Во время отбоя в казарме Лешка
Носимся по уставу – на одного линейного дистанции. Догнать Лешку невозможно. Что мне снег, что мне зной, что мне дождик проливной, когда медведь бежит за мной…
В караульной кухне много тараканов. Потому что тут всегда тепло и в шкафу всегда лежит хлеб. Они не боятся выбегать на обеденный стол днем, когда караульные едят.
Лето, середина июля. Ходим по зоне с Лешкой караульными. Среди высокой травы колодец без люка. Сто раз проходил мимо. Посмотрел вниз: на дне что-то белое. Интересно. Спустился по лесенке, пнул сапогом – снег. А на улице двадцать восемь тепла. Лешка залез на вышку, с которой видна космическая площадка. А мне что-то не интересно. А может, и зря не полез, посмотрел бы на леса, сопочки.
Свой второй новый год в армии я встретил в карауле.
Наряд посыльным. Весь день куда-то посылают далеко или близко.
Чтобы быстро выполнять поручения, нужно как минимум знать фамилии всех офицеров, сержантов, а лучше и всех красноармейцев. Утром посыльный встречает входящего командира дивизиона криком: 'Смирно!
Дежурный по дивизиону на выход! Я сказал на выход!!'. Кричать нужно уверенно так, будто на ногу упала батарея отопления. Вечером посыльный моет полы в штабе. Посыльный подчиняется сержанту – помощнику дежурного по дивизиону. Есть ходят по очереди: сначала дежурный офицер в офицерскую столовую, потом посыльный с помощником в солдатскую. Возвращаемся с помощником после обеда. У входа в штаб стоят незнакомые три офицера, хихикают, старший – майор. Мы отдали честь, и зашли в штаб. На втором шагу из глаз, носа и рта одновременно начинает течь влага. Это от газа, называется он
'Черемуха', против перхоти. Им наполнен весь коридор. Сержант шапкой закрыл лицо и я как он, и пробежали в комнату дежурного, к телефону.
Это те самые офицеры на пороге штаба провели учения – зажгли слезоточивую шашку. Хорошо, что мину не поставили.
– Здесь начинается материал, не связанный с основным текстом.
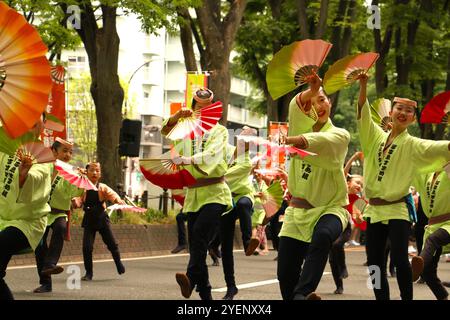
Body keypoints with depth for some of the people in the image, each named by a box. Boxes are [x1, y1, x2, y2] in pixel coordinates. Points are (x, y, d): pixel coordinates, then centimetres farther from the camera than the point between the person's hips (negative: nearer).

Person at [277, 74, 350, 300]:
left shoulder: (340, 135, -2)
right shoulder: (300, 127, 8)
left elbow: (322, 141, -26)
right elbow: (296, 108, -15)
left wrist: (296, 140, -44)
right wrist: (311, 91, -34)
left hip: (329, 207, -4)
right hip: (297, 211, 4)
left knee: (322, 237, -38)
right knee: (285, 274, -1)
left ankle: (302, 294, -46)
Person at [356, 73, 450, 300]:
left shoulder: (413, 145, -3)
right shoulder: (377, 137, 7)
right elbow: (363, 113, -4)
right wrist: (363, 85, -16)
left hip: (398, 209, -4)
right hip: (374, 209, 4)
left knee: (400, 259, -18)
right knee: (374, 263, 7)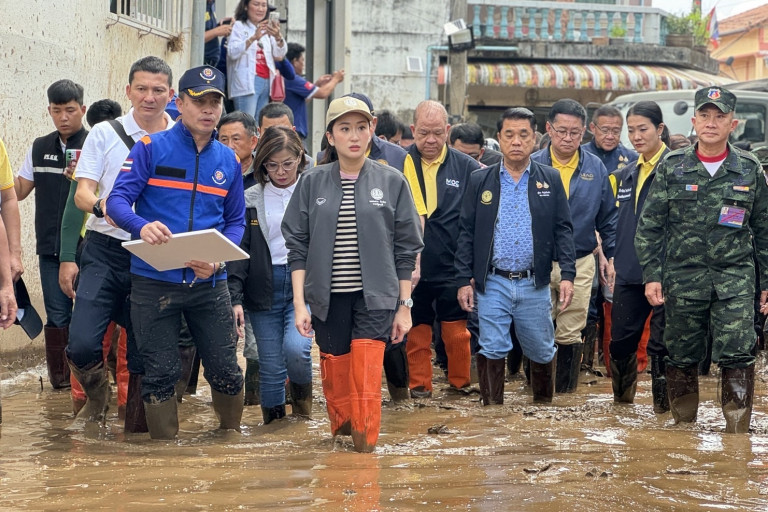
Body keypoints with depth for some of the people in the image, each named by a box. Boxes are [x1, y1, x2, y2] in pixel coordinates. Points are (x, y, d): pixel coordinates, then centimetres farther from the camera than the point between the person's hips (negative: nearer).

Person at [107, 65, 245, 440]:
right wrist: (143, 226, -31)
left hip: (209, 282, 3)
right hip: (154, 280, -3)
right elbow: (117, 200, -9)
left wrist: (218, 258, -9)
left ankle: (231, 434, 27)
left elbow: (236, 221, 12)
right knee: (160, 372, 4)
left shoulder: (228, 160, 10)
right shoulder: (151, 148, -2)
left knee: (224, 368, 4)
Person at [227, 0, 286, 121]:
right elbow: (232, 52, -11)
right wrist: (254, 38, -25)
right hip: (247, 83, -6)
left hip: (266, 82, 6)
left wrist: (278, 37, -14)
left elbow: (280, 54, 8)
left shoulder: (268, 29, 22)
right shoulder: (238, 26, 4)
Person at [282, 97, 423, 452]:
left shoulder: (392, 182, 2)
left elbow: (406, 249, 5)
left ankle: (365, 449, -2)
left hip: (375, 298, -2)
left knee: (366, 383, -11)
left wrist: (404, 305, 3)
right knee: (336, 380, 9)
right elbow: (297, 246, 5)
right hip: (327, 299, 2)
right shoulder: (312, 183, 5)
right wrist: (299, 303, -2)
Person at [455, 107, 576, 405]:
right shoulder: (480, 181, 5)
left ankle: (544, 406, 29)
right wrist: (464, 281, -1)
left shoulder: (551, 180, 5)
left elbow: (563, 230, 4)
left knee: (542, 351, 10)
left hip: (534, 284, 1)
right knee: (492, 349, -4)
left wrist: (567, 274, -7)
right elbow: (467, 233, 5)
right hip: (492, 283, -1)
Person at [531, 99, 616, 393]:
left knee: (570, 334, 5)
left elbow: (609, 218, 12)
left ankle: (566, 392, 16)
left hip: (580, 264, 1)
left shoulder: (595, 169, 4)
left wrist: (611, 255, 7)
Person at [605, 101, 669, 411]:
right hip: (628, 273, 7)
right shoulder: (626, 175, 15)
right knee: (620, 338, 10)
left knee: (661, 342, -2)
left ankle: (663, 403, 8)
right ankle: (622, 397, 29)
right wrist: (613, 260, 15)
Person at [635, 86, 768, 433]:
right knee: (682, 357, 7)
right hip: (683, 278, 1)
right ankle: (683, 426, 21)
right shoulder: (672, 168, 4)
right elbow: (649, 226, 6)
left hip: (735, 278, -1)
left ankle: (737, 430, -7)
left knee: (737, 354, -12)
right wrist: (651, 275, -2)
Кроме нас с сержантом в штабе было всего человека два – телефонист и кладовщик.
Ни командира, ни начштаба, ни замполита, ни каких-то других офицеров.
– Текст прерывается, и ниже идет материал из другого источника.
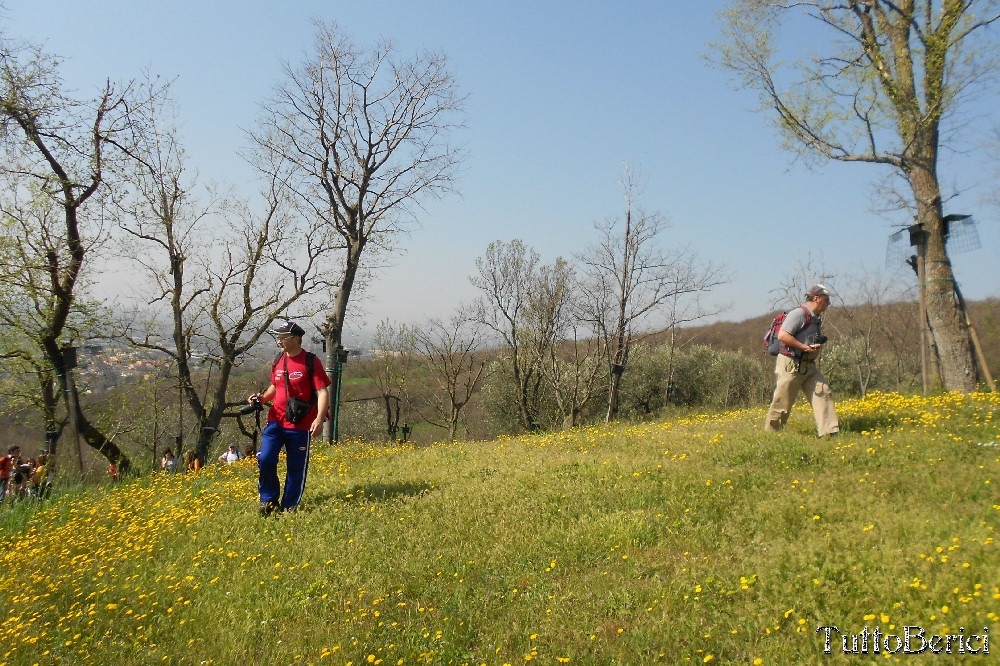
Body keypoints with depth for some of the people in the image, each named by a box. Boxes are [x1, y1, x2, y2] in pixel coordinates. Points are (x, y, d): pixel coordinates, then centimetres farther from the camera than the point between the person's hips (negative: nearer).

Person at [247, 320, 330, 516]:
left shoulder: (311, 361, -6)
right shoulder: (277, 361, 11)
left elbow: (322, 392, -9)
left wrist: (319, 419, -21)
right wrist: (262, 397, 3)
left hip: (300, 426, -4)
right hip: (275, 421, 4)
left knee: (296, 469, 5)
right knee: (265, 459, -10)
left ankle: (288, 508, 20)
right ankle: (269, 501, 10)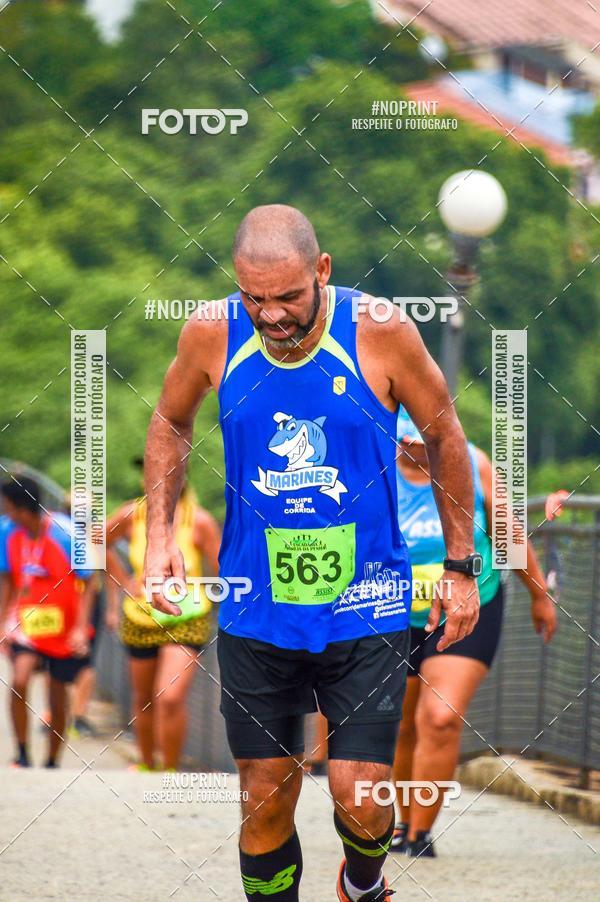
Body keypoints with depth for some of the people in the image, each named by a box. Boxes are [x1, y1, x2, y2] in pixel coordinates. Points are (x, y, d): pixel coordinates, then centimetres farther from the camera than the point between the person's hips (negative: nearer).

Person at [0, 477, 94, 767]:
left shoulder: (66, 534, -18)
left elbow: (86, 585, -11)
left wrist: (80, 629, -16)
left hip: (64, 630, -2)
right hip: (26, 622, 2)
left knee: (57, 699, 9)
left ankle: (52, 763, 28)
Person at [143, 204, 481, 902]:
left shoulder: (381, 333, -14)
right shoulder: (212, 334, -8)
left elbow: (445, 437, 2)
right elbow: (171, 423, 13)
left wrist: (462, 568, 5)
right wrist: (159, 533, 1)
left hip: (364, 608, -2)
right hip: (256, 610, 2)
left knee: (360, 800, -5)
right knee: (265, 799, 3)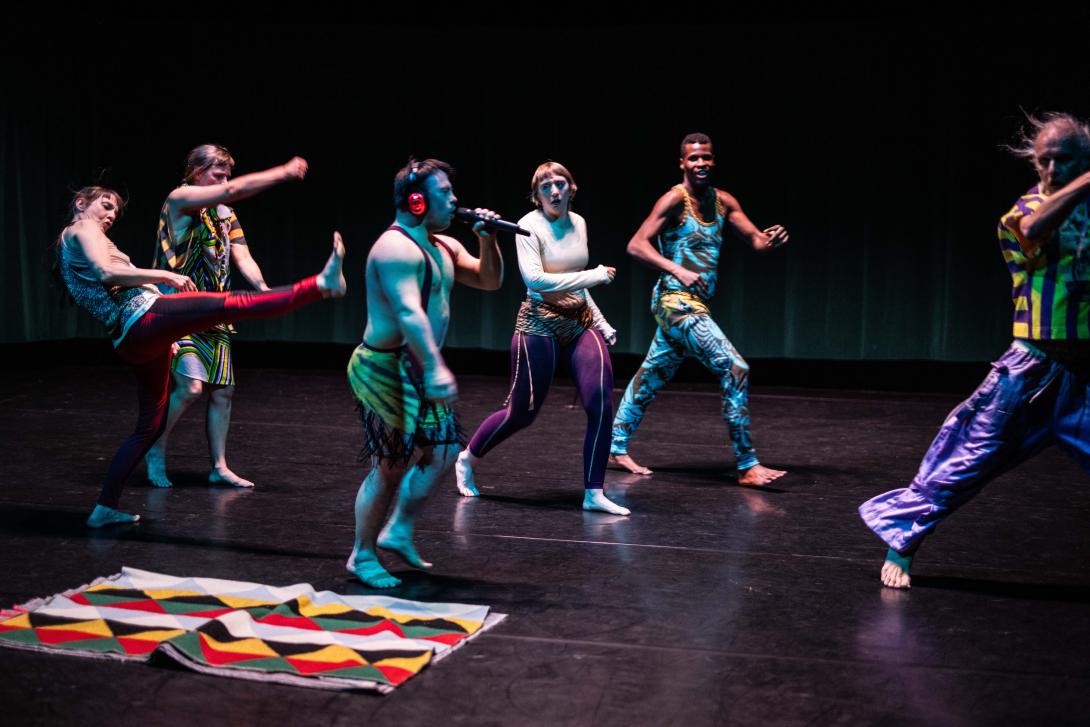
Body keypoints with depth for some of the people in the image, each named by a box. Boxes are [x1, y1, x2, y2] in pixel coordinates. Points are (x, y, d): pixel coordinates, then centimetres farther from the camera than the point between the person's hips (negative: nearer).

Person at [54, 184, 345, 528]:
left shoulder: (70, 251, 31)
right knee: (234, 304, -23)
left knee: (150, 425, 14)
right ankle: (321, 284, -33)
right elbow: (107, 272, -15)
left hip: (133, 343, 10)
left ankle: (105, 508, 16)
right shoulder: (82, 228, 4)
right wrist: (165, 275, -11)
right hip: (144, 316, -10)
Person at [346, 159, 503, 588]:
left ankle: (398, 532, 25)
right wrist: (435, 368, -41)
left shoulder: (444, 247, 12)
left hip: (418, 371, 10)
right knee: (391, 466, -4)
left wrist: (487, 239, 1)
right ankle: (362, 557, 10)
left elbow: (490, 280, 19)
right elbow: (409, 313, -32)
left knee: (443, 451, 11)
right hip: (387, 371, -10)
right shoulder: (396, 248, -19)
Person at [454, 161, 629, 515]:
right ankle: (467, 459, 29)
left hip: (580, 322, 6)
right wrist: (594, 276, -23)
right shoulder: (530, 226, -11)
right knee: (522, 413, 3)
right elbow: (534, 279, -24)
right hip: (540, 324, -5)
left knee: (602, 405, -10)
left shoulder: (578, 223, 9)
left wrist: (601, 322, 18)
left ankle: (593, 493, 0)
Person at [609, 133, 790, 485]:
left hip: (693, 304, 9)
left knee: (652, 376, 19)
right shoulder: (675, 200, -12)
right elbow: (636, 245, -17)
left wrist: (770, 240, -16)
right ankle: (747, 465, -13)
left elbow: (755, 239, 7)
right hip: (677, 301, -9)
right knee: (735, 369, -17)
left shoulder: (723, 202, 9)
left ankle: (616, 448, 34)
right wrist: (678, 270, -29)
В армии есть поощрения, о которых многие солдаты мечтают. У каждого они свои. Кому-то хочется получить очередное звание, кого-то интересуют значки 'классный специалист', 'воин-спортсмен',
'физик-теоретик', кому-то хочется в краткосрочный отпуск домой. О доме мечтают бывшие десятиклассники из хороших семей или красноармейцы – мужья, красноармейцы – отцы, их не так много. Мне тоже хочется в отпуск. Неужели не отпустят? Мне не нужны погремушки или звания. Прослужил я год – срок как раз подходящий, а ближе к дембелю будет не интересно ехать. На гауптвахте не был, вне очереди нарядов не получал. Получил кучку мелких благодарностей за постоянные складные статьи в 'боевой листок' всех пяти отделений группы об ужасах империализма и затянувшихся массовых удоях в стране. Выступил на комсомольском собрании, где заклеймил комсорга дивизиона, прапорщика позором и нехорошими словами. На какой-то слет ездил в часть вместе с семью красноармейцами от дивизиона.